Cette fois-ci, le groupe nous offre une collection de 12 titres complètement ancrés dans la culture progressive, à savoir bouillonnante de mélanges et d’influences diverses. Ici, le calme n’est pas l’atmosphère qui prédomine comme c’était le cas sur « Waters of Eden » (hormis peut être sur « Aquafin » et ses guitares acoustiques en forme de ballade, ou encore le jazz  éthéré de « Blue Nude Reclining »). L’album est à ce point dynamique qu’on l’imaginerait sans peine sortir tout droit de l’écurie Magna Carta, label américain spécialisé dans le progressif ultra-technique tendance métal. Notre bassiste chauve a d’ailleurs été crédité dans « Hundred Year Flood », excellent disque de Magellan, l’un des principaux fleurons du label.

Petit tour d’horizon : « Pieces of the Sun » démarre donc en fanfare avec « Appolo », titre violent et alambiqué (qui, détail amusant, ressemble à s’y méprendre au générique du défunt « Vrai Journal » de Karl Zéro ! Écoutez et vous comprendrez…).
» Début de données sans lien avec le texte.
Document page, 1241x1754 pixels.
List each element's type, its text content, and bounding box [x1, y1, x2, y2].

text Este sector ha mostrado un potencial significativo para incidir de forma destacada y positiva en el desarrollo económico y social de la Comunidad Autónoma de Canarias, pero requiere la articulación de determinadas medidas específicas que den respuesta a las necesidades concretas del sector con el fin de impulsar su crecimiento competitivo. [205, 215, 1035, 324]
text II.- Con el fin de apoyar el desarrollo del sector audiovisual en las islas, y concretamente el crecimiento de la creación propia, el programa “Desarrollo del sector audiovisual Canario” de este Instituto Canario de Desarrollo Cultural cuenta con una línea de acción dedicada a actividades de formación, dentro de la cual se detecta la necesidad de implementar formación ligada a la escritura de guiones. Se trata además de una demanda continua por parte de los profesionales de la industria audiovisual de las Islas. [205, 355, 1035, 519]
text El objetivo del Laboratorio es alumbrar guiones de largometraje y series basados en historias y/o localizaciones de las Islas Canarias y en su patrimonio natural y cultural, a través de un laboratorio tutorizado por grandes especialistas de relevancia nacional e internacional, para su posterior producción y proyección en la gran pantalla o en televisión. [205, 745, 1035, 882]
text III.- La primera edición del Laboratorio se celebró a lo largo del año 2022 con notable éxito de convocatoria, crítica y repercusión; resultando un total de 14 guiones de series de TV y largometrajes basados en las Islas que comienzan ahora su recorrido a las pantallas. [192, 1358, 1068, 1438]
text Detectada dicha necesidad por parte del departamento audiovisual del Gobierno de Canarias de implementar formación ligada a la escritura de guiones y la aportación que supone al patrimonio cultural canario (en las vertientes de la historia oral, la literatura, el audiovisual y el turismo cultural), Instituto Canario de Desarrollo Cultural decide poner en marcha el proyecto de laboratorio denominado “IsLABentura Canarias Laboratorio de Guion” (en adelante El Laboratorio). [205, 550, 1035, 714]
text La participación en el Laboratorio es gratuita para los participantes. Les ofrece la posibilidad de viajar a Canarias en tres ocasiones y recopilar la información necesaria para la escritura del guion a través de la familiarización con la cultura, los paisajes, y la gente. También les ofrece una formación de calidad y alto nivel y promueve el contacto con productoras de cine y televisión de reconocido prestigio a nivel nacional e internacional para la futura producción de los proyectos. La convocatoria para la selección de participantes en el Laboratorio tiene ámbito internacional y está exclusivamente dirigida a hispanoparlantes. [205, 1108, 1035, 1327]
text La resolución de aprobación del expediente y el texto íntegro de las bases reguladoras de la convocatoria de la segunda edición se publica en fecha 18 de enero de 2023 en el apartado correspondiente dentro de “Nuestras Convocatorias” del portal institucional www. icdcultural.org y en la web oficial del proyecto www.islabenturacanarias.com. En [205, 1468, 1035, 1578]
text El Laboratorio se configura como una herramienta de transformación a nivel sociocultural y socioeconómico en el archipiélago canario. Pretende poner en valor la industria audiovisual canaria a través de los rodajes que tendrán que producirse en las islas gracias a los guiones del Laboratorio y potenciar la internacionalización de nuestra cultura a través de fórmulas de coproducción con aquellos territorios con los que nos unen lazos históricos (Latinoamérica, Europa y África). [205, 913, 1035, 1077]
Moins en ébullition mais tout aussi énergique, « Geronimo » est quant à lui à rapprocher du travail accompli par Trey Gunn (autre musicien de la galaxie crimsonienne, est-il besoin de le rappeler) sur son très réussi « The Joy Of Molybdenum, les tablas et autres instruments orientaux en moins. On y retrouve en effet la même hybridation jouissive et  étonnante entre le King Crimson des années 80 et une sorte de jazz-rock qui n’aurait pas peur de se mouiller hors de ses codes habituels.

Côté surprise, à noter sur cet album la reprise d’un inédit de Peter Gabriel avec « Dog One ». Impossible ou presque de ne pas se douter de quelque chose à l’écoute de la mélodie et des arrangements vocaux si caractéristiques du maître ! Autre reprise pour le moins inattendue personnifiée par le sublime « Phobos », remake d’un titre synthétique enregistré en 1978 par le groupe du claviériste Larry Fast, plus connu  à l’époque sous le nom de… Synergy. Ce titre envoûtant et hypnotique dont la puissance monte crescendo n’est pas sans rappeler le UK de la grande époque, en plus « cosmique » toutefois. Les claviers mélodiques, aux sonorités certes un peu datées, sonnent en effet exactement comme ceux d’Eddie Jobson sur le classique « In The Dead Of Night ». Décidément rien à niveler par le bas ou à jeter au sein de cet album somptueux et incroyablement varié (tout comme l’œuvre de son géniteur).

« Pieces of The Sun » est un disque riche d’idées et d’audace tout en restant consensuel, fruit du travail collectif d’un VRAI groupe talentueux et parfaitement rôdé, qui aussi me conforte dans la conviction que Tony Levin est bien plus qu’un simple « musicien d’accompagnement » pour pop stars, mais au contraire un authentique créateur qui sait flirter à l’occasion avec le génie.